Apresentei o projecto na sede das Nações Unidas e recebi muito suporte técnico. Quando o trouxe para Moçambique, aconselharam-me pau-a-pique melhorado. Mas, definitivamente, não era isso que desejávamos. Nós queríamos uma construção que marcasse um antes e um depois. Que, para além de abrigar, devolvesse dignidade, que dissesse às pessoas: “Vocês importam.”

Hoje, quando vou a Kura e vejo a Zinha já crescida, a viver numa das casas da Fundação Tzu Chi, sinto algo difícil de descrever.

Vejo paredes sólidas. Vejo segurança.

Vejo normalidade, aquela normalidade que muitos consideram banal, mas que para quem perdeu tudo é um milagre silencioso.

E penso naquele dia, naquela travessia de estrada. Zinha talvez nunca tenha imaginado que, ao tentar salvar os seus cadernos, estava a desencadear um dos maiores projectos de reconstrução deste país. Mas foi isso que aconteceu.

Às vezes perguntam-me como nasceram as 3.000 casas e as 23 escolas. Eu respondo sempre com honestidade: Nasceram de uma menina que queria ir à escola no dia seguinte. Eu apenas fiz o que qualquer adulto responsável devia fazer quando vê uma criança a lutar pelo seu futuro. Sentei-me ao lado dela e nunca mais me levantei dessa responsabilidade.

Por isso, não se macem em apontar para Cabo Delgado, Zambézia, Tete ou Maputo.
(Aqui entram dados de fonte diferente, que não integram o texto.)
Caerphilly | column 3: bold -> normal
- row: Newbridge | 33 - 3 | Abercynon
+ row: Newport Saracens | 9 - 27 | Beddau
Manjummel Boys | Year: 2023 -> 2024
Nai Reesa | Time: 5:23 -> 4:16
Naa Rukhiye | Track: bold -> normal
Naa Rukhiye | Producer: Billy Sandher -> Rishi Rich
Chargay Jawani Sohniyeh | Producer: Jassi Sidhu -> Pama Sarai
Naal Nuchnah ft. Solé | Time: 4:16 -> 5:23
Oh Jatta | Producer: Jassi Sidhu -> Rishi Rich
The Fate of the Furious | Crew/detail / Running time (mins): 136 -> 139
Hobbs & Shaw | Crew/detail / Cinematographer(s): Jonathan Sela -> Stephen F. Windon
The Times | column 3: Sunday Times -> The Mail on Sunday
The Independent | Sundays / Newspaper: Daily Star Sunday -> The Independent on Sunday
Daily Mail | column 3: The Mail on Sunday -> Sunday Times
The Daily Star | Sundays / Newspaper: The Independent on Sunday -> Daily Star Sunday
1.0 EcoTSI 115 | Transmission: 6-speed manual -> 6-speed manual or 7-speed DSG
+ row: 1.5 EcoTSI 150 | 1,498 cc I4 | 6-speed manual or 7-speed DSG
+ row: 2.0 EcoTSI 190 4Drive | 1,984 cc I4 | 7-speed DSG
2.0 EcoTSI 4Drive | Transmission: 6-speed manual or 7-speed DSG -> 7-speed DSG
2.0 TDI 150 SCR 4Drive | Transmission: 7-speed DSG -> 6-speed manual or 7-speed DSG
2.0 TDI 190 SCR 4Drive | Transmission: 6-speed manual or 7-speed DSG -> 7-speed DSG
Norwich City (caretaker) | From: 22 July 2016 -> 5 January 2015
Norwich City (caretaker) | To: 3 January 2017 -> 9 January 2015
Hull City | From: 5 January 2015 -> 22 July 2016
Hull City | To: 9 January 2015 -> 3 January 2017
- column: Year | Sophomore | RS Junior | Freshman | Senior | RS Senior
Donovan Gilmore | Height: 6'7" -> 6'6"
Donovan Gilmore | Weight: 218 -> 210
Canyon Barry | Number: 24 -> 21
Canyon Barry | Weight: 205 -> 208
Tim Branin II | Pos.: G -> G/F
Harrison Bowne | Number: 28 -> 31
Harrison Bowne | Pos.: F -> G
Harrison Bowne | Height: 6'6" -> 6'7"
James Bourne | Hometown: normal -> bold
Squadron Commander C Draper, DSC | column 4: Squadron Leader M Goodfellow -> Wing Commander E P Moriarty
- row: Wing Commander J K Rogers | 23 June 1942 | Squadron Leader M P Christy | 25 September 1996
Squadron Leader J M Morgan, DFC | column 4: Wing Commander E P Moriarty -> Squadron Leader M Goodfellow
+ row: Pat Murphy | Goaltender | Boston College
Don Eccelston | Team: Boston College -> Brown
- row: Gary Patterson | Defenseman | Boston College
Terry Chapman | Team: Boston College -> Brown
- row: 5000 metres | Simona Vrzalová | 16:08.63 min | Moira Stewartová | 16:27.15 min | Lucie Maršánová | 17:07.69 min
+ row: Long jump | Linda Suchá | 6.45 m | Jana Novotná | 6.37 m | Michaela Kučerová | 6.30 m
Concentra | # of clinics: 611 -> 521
Ninguém nos apontou para Sofala. Chegámos a Nampula e perguntámos ao Governo: “Como podemos ajudar?”

Lembro-me do então Ministro da Terra e Ambiente, Celso Correia, e da Directora-Geral do INGC, Maíta, dizerem-me no aeroporto da Beira: “Dino Foi, leva a tua equipa. Acampem em Nhamatanda.”

Não acampámos em Nhamatanda. Trouxemos Búzi, Dondo e Beira para dentro do nosso projecto.

O reassentamento de populações não é improviso. É ciência.

Primeiro, salvar vidas — retirar as pessoas das zonas de perigo.

Segundo, garantir abrigo, comida e meios de subsistência temporários.

Terceiro, quando as águas recuam, distribuir kits de retorno e sementes.

Quarto, assegurar que existem áreas altas para reassentamento definitivo, com pelo menos um hectare para subsistência.

Quinto, construir infra-estruturas que impeçam o regresso às zonas de risco.

Não existe fórmula mágica. Mas estas são, em linhas gerais, as etapas que seguimos numa emergência.

Para os que dizem não saber como fazer, aqui está o diagrama.

Não esperemos por mais uma Zinha para decidir ajudar o próximo.

E não precisam de uma Fundação Tzu Chi Moçambique para descobrir onde podem agir. O país não tem mãos suficientes para cuidar de todos os necessitados. Cada ajuda conta — individual ou colectiva.

Em Moçambique, ainda é possível.

E às vezes tudo começa com uma criança a atravessar a estrada com livros molhados nos braços.